(Per-instance keypoint data)

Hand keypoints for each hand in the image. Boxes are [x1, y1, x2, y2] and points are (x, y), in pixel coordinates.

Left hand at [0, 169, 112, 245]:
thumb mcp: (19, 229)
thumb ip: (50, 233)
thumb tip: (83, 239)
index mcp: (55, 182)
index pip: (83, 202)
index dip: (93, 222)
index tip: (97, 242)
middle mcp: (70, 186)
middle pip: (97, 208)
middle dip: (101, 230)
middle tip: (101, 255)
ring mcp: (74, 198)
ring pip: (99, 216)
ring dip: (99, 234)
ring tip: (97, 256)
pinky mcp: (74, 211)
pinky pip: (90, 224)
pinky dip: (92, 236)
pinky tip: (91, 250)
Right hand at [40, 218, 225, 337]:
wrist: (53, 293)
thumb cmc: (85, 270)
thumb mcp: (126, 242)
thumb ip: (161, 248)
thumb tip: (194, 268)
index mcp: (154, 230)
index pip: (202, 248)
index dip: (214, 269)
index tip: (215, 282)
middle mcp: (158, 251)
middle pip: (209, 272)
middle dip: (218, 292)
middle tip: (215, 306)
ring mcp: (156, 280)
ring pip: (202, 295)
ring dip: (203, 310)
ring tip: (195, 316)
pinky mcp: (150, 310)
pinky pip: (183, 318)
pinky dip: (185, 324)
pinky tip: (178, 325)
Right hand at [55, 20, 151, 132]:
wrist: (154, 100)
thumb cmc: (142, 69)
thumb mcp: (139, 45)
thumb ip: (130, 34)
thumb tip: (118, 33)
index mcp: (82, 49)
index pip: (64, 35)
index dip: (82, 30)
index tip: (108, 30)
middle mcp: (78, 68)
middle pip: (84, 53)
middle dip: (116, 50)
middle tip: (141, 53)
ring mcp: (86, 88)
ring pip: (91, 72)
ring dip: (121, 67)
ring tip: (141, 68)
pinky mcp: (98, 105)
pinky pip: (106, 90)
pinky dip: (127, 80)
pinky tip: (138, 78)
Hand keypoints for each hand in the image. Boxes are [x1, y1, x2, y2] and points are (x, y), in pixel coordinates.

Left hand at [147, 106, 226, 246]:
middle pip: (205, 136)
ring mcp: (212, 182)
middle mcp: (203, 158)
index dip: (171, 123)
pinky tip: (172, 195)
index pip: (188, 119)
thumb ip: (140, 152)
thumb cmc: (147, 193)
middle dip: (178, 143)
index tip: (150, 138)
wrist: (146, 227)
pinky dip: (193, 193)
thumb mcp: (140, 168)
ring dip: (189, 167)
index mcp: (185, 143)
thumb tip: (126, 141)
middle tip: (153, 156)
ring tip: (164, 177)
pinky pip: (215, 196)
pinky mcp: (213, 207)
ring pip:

- _Task description_
Please restate every line of the records exactly.

- _Finished task_
Hand keypoints for each hand in the image. Boxes are [x1, y1, x2, y2] and points are (x, y), in pixel coordinates.

Left hand at [0, 169, 112, 245]:
thumb mcp: (19, 229)
thumb ip: (50, 233)
thumb tip: (83, 239)
index mcp: (55, 182)
index pip: (83, 202)
index dip: (93, 222)
index tip: (97, 242)
middle mcp: (70, 186)
middle pip: (97, 208)
middle dip: (101, 230)
middle tip: (101, 255)
ring mcp: (74, 198)
ring pip: (99, 216)
ring dip: (99, 234)
ring tip: (97, 256)
pinky mcp: (74, 211)
pinky pip: (90, 224)
pinky dip: (92, 236)
pinky tip: (91, 250)
Right hand at [40, 218, 225, 337]:
wrist: (53, 293)
thumb cmc: (85, 270)
thumb mcp: (126, 242)
thumb ip: (161, 248)
thumb tip: (194, 268)
index mcp: (154, 230)
index pip: (202, 248)
index dip: (214, 269)
index tip: (215, 282)
middle mcp: (158, 251)
middle pip: (209, 272)
middle dip: (218, 292)
middle tip: (215, 306)
ring mcp: (156, 280)
ring pip: (202, 295)
ring dip: (203, 310)
ring tip: (195, 316)
pinky mcp: (150, 310)
pinky pip: (183, 318)
pinky dip: (185, 324)
pinky tip: (178, 325)
Right hand at [55, 20, 151, 132]:
wrist: (154, 100)
thumb cmc: (142, 69)
thumb mcp: (139, 45)
thumb ip: (130, 34)
thumb tip: (118, 33)
index mcp: (82, 49)
index pip: (64, 35)
index dip: (82, 30)
index tip: (108, 30)
middle mcp: (78, 68)
middle pip: (84, 53)
middle dip: (116, 50)
middle tip: (141, 53)
ring mcp: (86, 88)
ring pip: (91, 72)
ring dip: (121, 67)
ring tip: (141, 68)
pinky mcp: (98, 105)
pinky pip: (106, 90)
pinky dip: (127, 80)
pinky tip: (138, 78)
Hand keypoints for each hand in the image. Boxes are [x1, y1, x2, y2] and points are (x, y), in pixel coordinates.

Left hand at [147, 106, 226, 246]:
middle pip: (205, 136)
ring mcp: (212, 182)
middle mcp: (203, 158)
index dip: (171, 123)
pinky tip: (172, 195)
index pip: (188, 119)
thumb ip: (140, 152)
thumb cmc: (147, 193)
middle dip: (178, 143)
index tip: (150, 138)
wrist: (146, 227)
pinky dip: (193, 193)
thumb mcp: (140, 168)
ring dip: (189, 167)
index mcp: (185, 143)
thumb tip: (126, 141)
middle tip: (153, 156)
ring tip: (164, 177)
pinky pip: (215, 196)
pinky mcp: (213, 207)
ring pip:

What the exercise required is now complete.